Inquiry Magazine Northwestern School of Education and Social Policy

Fall 2017

“Hip-hop helps these young men talk about what they’re going through in their lives,” he says. “They put on the music, and it provides emotional support and a way for them to connect with each other.”

- Kalonji Nzinga


Kalonji Nzinga

Kalonji Nzinga believes legendary rapper and hip-hop artist Tupac Shakur has a rightful place in academia, right next to traditional poets like William Blake.

While Blake is the name you may expect to see on a literature class syllabus, artists like Shakur are frequently popping up in class discussions.

“His lyrics come directly from the grass roots,” says Nzinga, who is working toward his PhD in Learning Sciences at the School of Education and Social Policy (SESP). “Great thoughts and ideas don’t just come from traditional academia, but from the lowest-income neighborhoods, too.”

Nzinga, of Columbus, Ohio, studies how art forms like hip-hip intersect with the economic and cultural backgrounds of certain groups, particularly young people.

For years, psychologists tried to connect hip-hop with societal violence. What they didn’t take into account, Nzinga says, is that hip-hop and rap artists aren’t thinking deep philosophical thoughts when writing music. Rather, they’re gravitating toward it as a poetic art form.

As part of his dissertation research, Nzinga spends time at Circles and Ciphers, a youth leadership program for disengaged young men in Chicago’s Rogers Park neighborhood. There, Nzinga talks to participants about how hip- hop and rap music reflects their struggles.

Authenticity, for example, is a consistent and pervasive theme in rap music. “Kids struggle with it means to keep it real, to be themselves,” Nzinga says. “This has been important throughout hip-hop history, since it began in the South Bronx by those facing cultural erasure, appropriation, or discrimination. They have an imperative to be authentic.”

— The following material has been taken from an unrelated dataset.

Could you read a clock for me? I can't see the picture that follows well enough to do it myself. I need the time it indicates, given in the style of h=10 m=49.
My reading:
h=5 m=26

Loyalty is another prominent theme. Nzinga found that the song “No New Friends” featuring the artist Drake, has a strong influence on high schoolers. “They use the phrase ‘no new friends’ to show they need to figure out if they can ‘take on’ new kids or if they need to remain loyal to their current friends,” Nzinga says.

Many of the youth he works with at Circles and Ciphers have impoverished backgrounds and experience with the criminal justice system. Hip-hop culture contains an ethics code, Nzinga says, and tapping into it is a powerful way to connect to and teach these young people.

“Hip-hop helps these young men talk about what they’re going through in their lives,” he says. “They put on the music, and it provides emotional support and a way for them to connect with each other.”

Nzinga sees hip-hop as a powerful educational tool, but warns that it has always been produced and owned by the young.

“I’m skeptical of institutionalizing it, because then it loses its authenticity,” he says. “How do you walk the line, make school a place where hip-hop can be expressed, when it’s often policed because of vulgar words or content?”

Nzinga’s efforts to pursue these questions recently received a boost after he won a 2017 Charlotte W. Newcombe Doctoral Dissertation Fellowship for his dissertation “The Social Conscience of Rap: Moral Socialization Within Hip-Hop Culture.” The award supports those who study ethical or religious values in the humanities and social sciences.

Only a handful of recipients in education and learning science have been named Fellows in the 35-year history of the program, says Patrick Riccards of the Woodrow Wilson National Fellowship Foundation which admin- isters the award. Nzinga’s selection “reflects the thoughtful, innovative, creative nature of his work,” Riccards says.

Ultimately, Nzinga sees himself as an educator, but he will also keep studying and writing about psychology and culture.

“These broader ethical questions of how young people come to believe what is right and wrong, these are the big questions,” he says. “People will study them forever.”